Amazons Comicadaption dekonstruiert Idee des strahlenden Superhelden

Marcus Kirzynowski
Rezension von Marcus Kirzynowski – 25.07.2019, 18:30 Uhr

Die Titelfiguren von „The Boys“ – Bild: Amazon.com Inc./Prime Video
Die Titelfiguren von „The Boys“

Die erste Folge von „The Boys“ beginnt mit einem animierten Intro des Superhelden-Labels Vought, in dem dessen bunt kostümierte Figuren posieren, wie man es etwa auch von DC- oder Marvel-Serien kennt. Der Unterschied ist, dass einem diese Heldenfiguren völlig unbekannt sind, falls man nicht gerade die Comicserie gelesen hat, auf der die Serie basiert. Der zweite Unterschied ist, dass es das Label Vought in der Realität gar nicht gibt – „The Boys“ ist beim US-Verlag Dynamite Entertainment erschienen. Das fiktive Intro ist ein Gag auf der Metaebene, den man erst im Laufe der Auftaktepisode versteht. Denn innerhalb des Serienuniversums ist es eben dieses Unternehmen – Vought International -, das alle Geschäftsfelder, die mit kostümierten Helden zu tun haben, fest in seiner Hand hat.
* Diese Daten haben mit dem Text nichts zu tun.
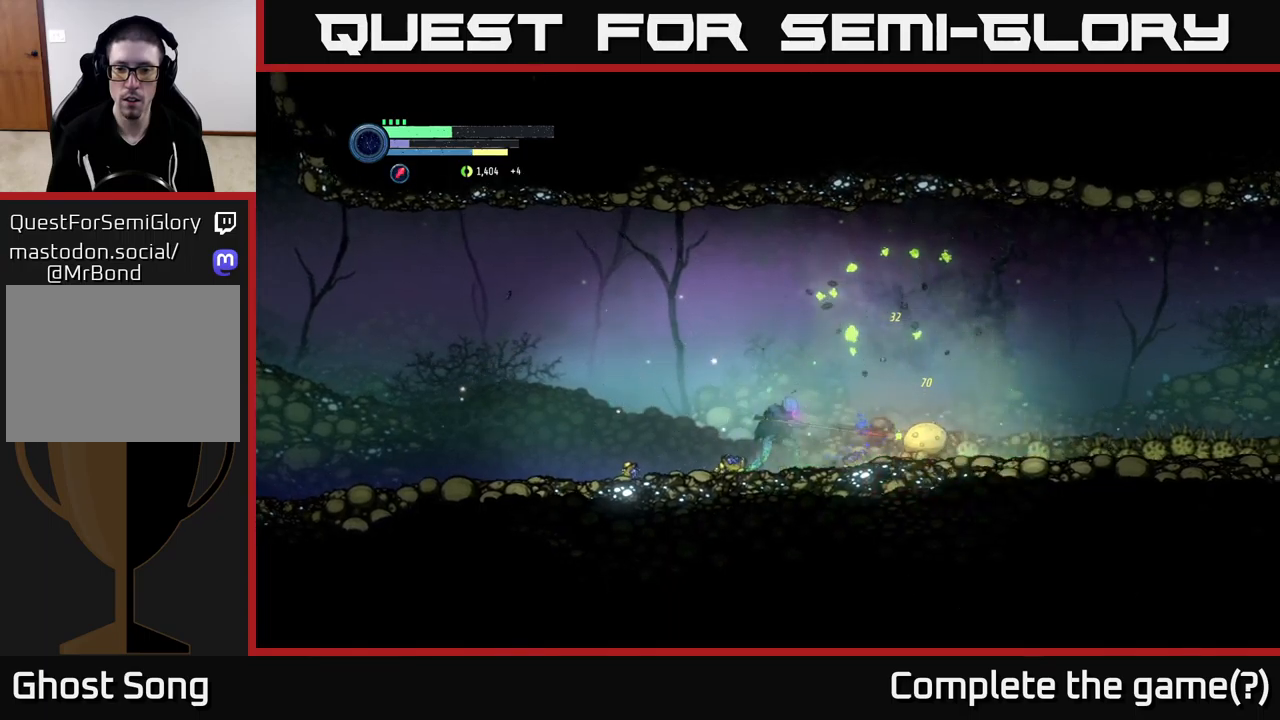
{"buttons": ["X"], "left_stick": "down-right", "right_stick": "center", "events": [[267, "X", "down"], [350, "left_stick", "down-right"], [383, "X", "up"], [450, "X", "down"]]}
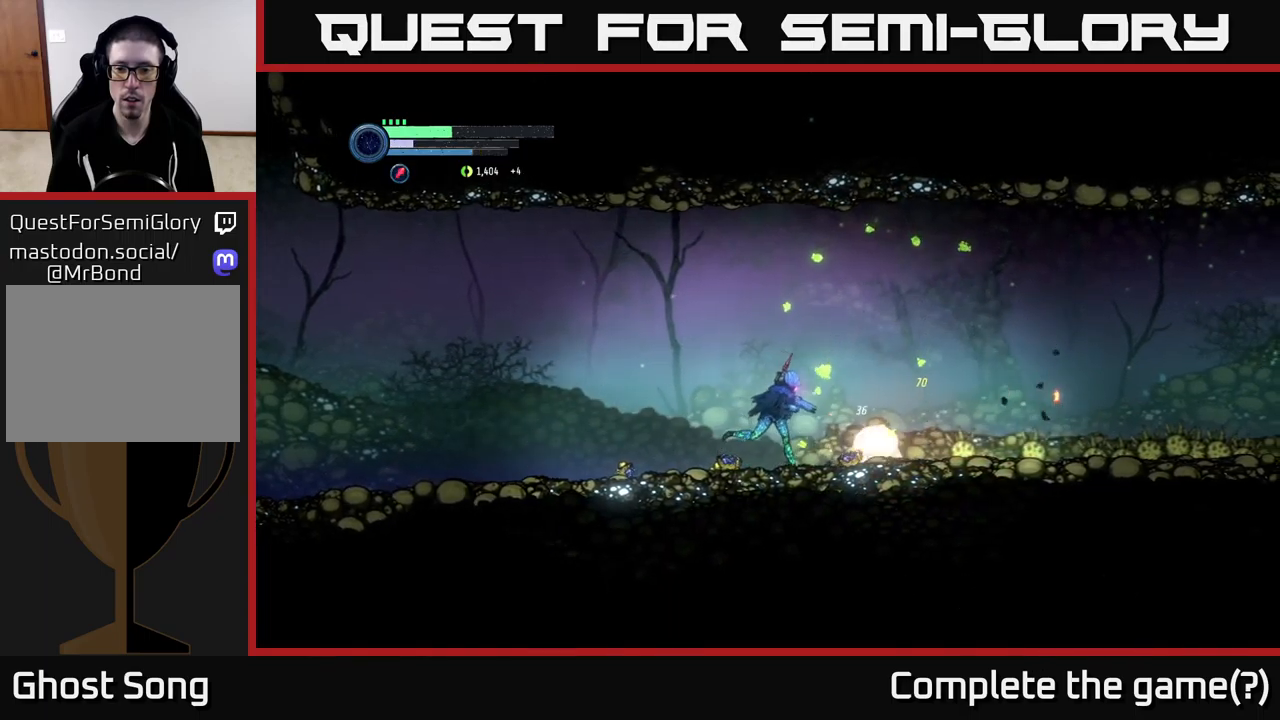
{"buttons": [], "left_stick": "left", "right_stick": "center", "events": [[50, "X", "up"], [117, "X", "down"], [217, "X", "up"], [283, "X", "down"], [317, "left_stick", "left"], [367, "X", "up"]]}
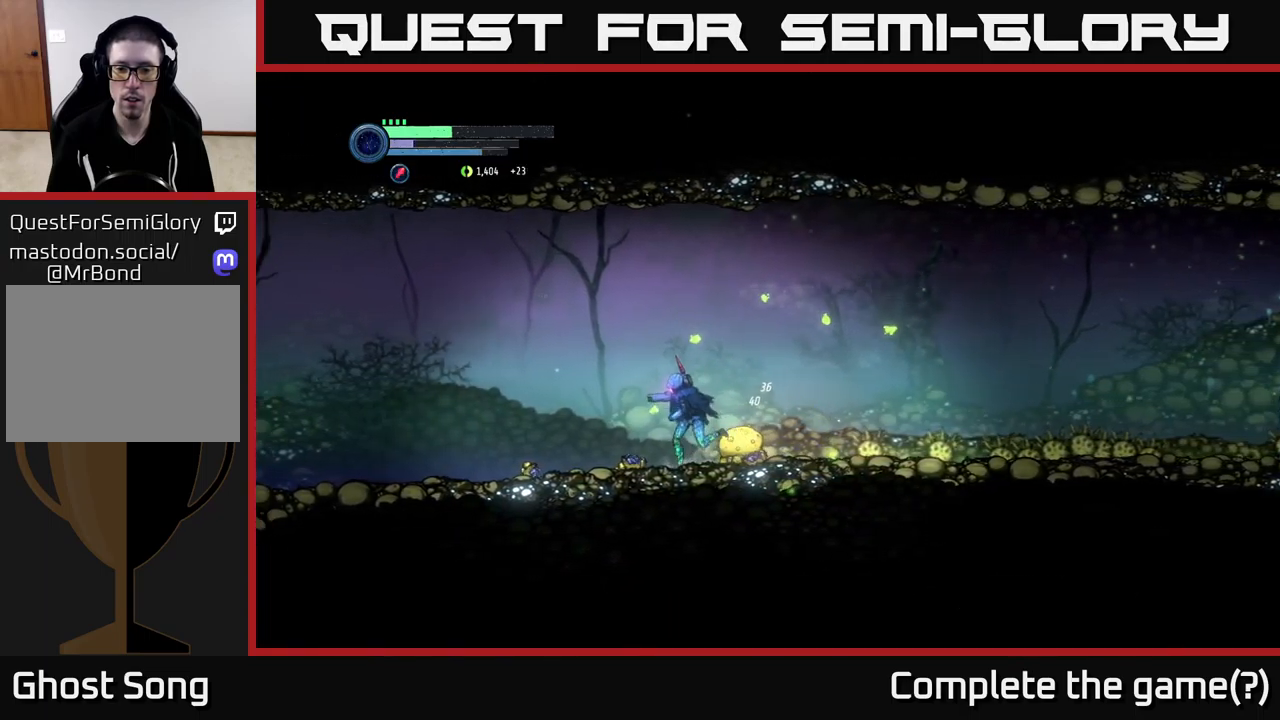
{"buttons": ["L2"], "left_stick": "down-right", "right_stick": "center", "events": [[300, "L2", "down"], [333, "left_stick", "down-right"], [417, "X", "down"], [500, "X", "up"]]}
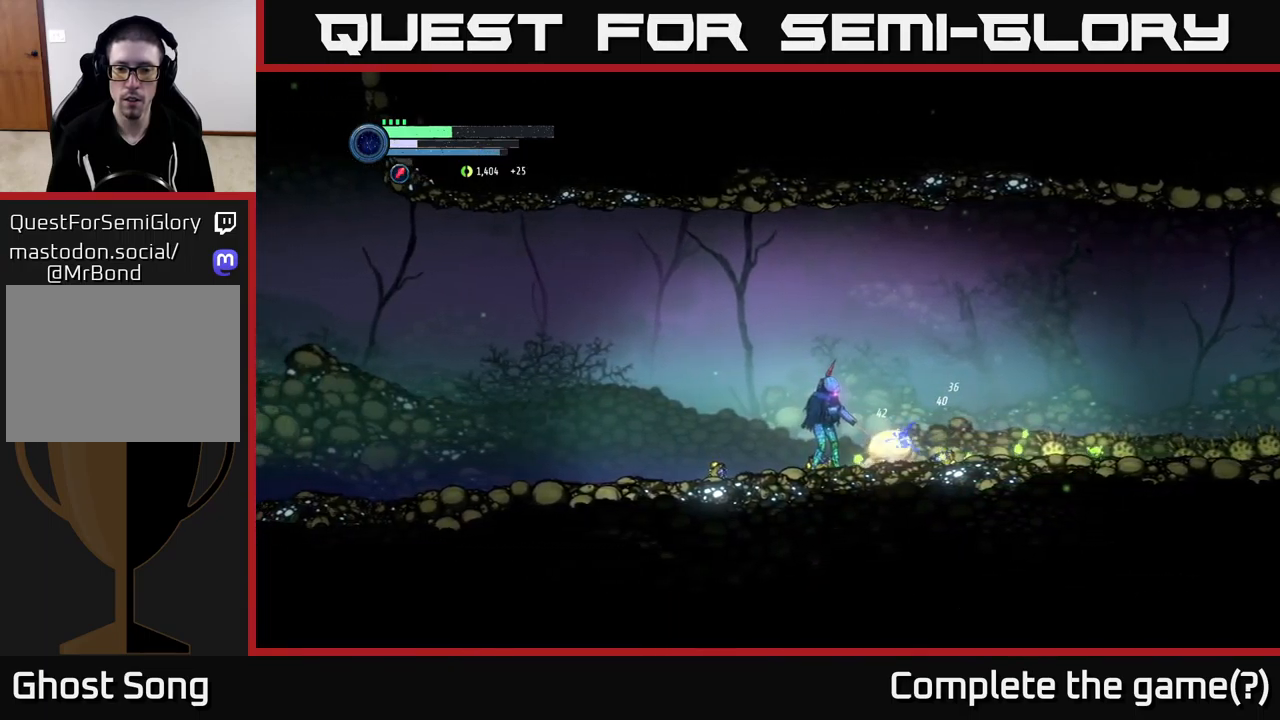
{"buttons": [], "left_stick": "left", "right_stick": "center", "events": [[50, "X", "down"], [167, "X", "up"], [283, "left_stick", "left"], [317, "L2", "up"]]}
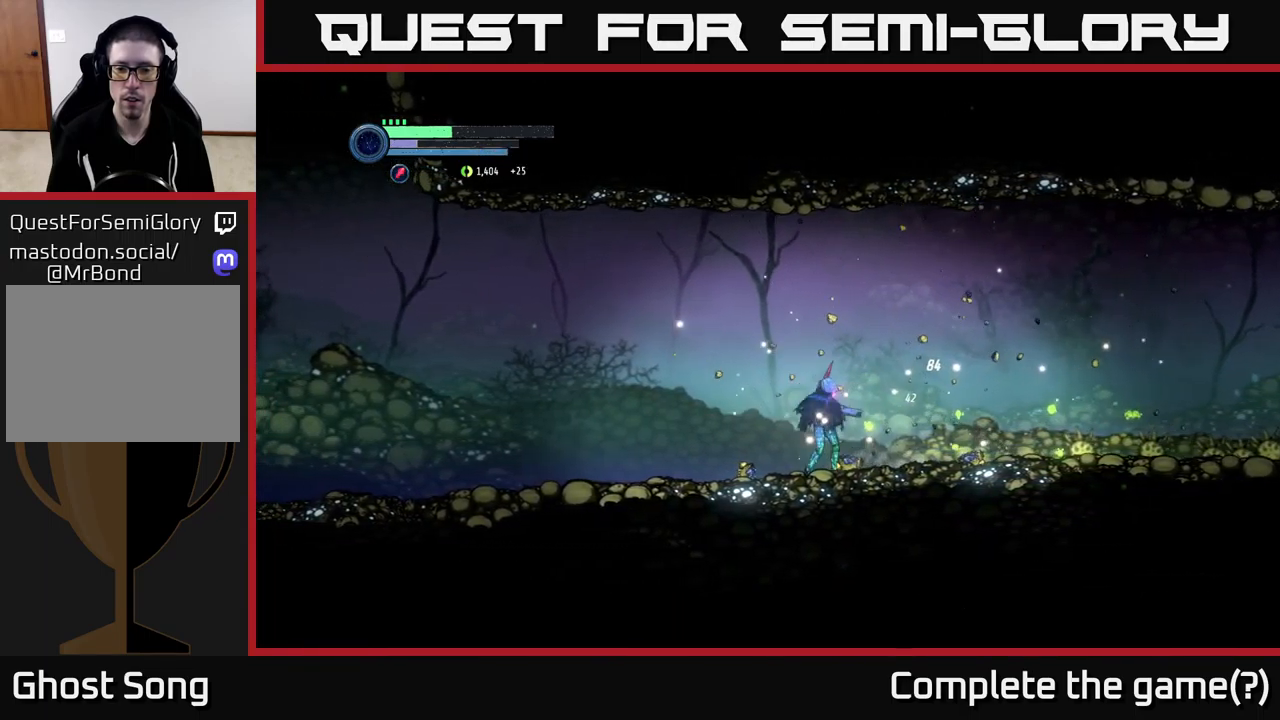
{"buttons": ["R2"], "left_stick": "right", "right_stick": "center", "events": [[17, "left_stick", "right"], [67, "R2", "down"]]}
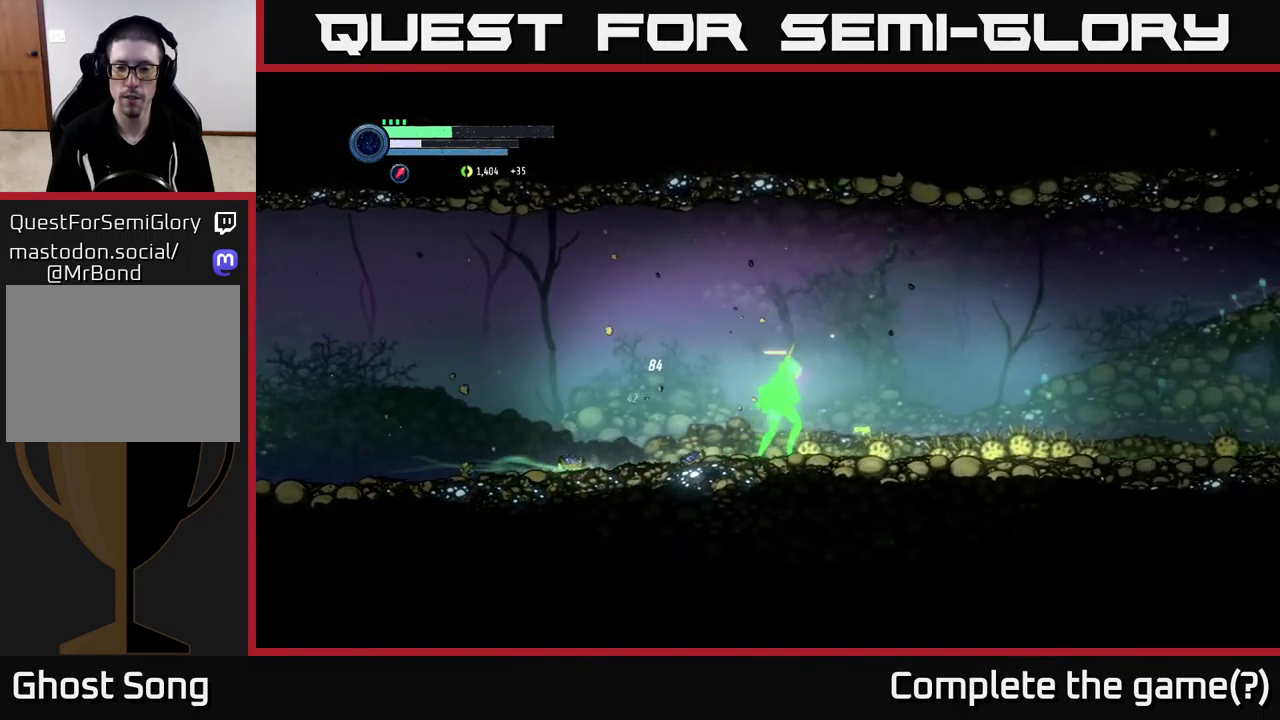
{"buttons": [], "left_stick": "right", "right_stick": "center", "events": [[300, "R2", "up"]]}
Die Serie der Amazon Studios spielt in einer Welt, in der Superhelden wirklich existieren. Das ist nun wahrlich keine neue Idee mehr, gab es doch ähnliche Ansätze bereits in Comics und deren Verfilmungen von „Watchmen“ bis „Powers“. Neu ist hier allerdings der kapitalismuskritische Aspekt, denn der Großkonzern Vought vermarktet nicht nur die Comichefte, Kinoblockbuster und Merchandisingprodukte der Helden, sondern steuert auch die Aktionen der exklusiv bei ihnen unter Vertrag stehenden Helden selbst. Das Top-Team mit Namen „The Seven“ – vergleichbar mit den Avengers oder der Justice League – trifft sich in ihrem Versammlungsraum in der oberen Etage des Vought-Wolkenkratzers. Auch die Zusammensetzung des Teams klingt bekannt: Chef ist ein wie Captain America in eine US-Flagge gehüllter Supermann namens Homelander (Antony Starr), dessen Ex-Freundin Queen Maeve (Dominique McElligott, „Hell on Wheels“) erinnert an Wonder Woman, über den Fischmann The Deep (Chace Crawford) machen sich die anderen gerne lustig und A-Train (Jessie T. Usher) ist der schnellste Mann der Welt.

Letzterer bringt die Handlung in Gang, als er bei einem Einsatz versehentlich eine junge Frau tötet, die ihm im Weg steht – er rennt buchstäblich einfach durch sie hindurch, ihr Freund Hughie hält danach nur noch ihre abgetrennten Arme in den Händen. Die Arroganz des „Helden“, der nicht mal die Zeit für eine Entschuldigung findet, macht den ebenso nerdigen wie schüchternen Hughie (Jack Quaid) richtig wütend. Er entwickelt einen Hass nicht nur auf A-Train, sondern auf die übermenschlichen Wesen, die sich auch über das Gesetz stellen, im Allgemeinen. Das macht sich ein geheimnisvoller Fremder namens Billy Butcher (Karl Urban) zu Nutzen, der den trauernden Elektronikmarktverkäufer, der noch bei seinem Vater lebt, für eine inoffizielle CIA-Einheit rekrutiert – eben jene „Jungs“ des Serientitels. Von Butcher erfährt Hughie, dass auch die anderen Mitglieder der „Seven“ keinesfalls die selbstlosen Helden sind, als die sie von der Öffentlichkeit gefeiert werden.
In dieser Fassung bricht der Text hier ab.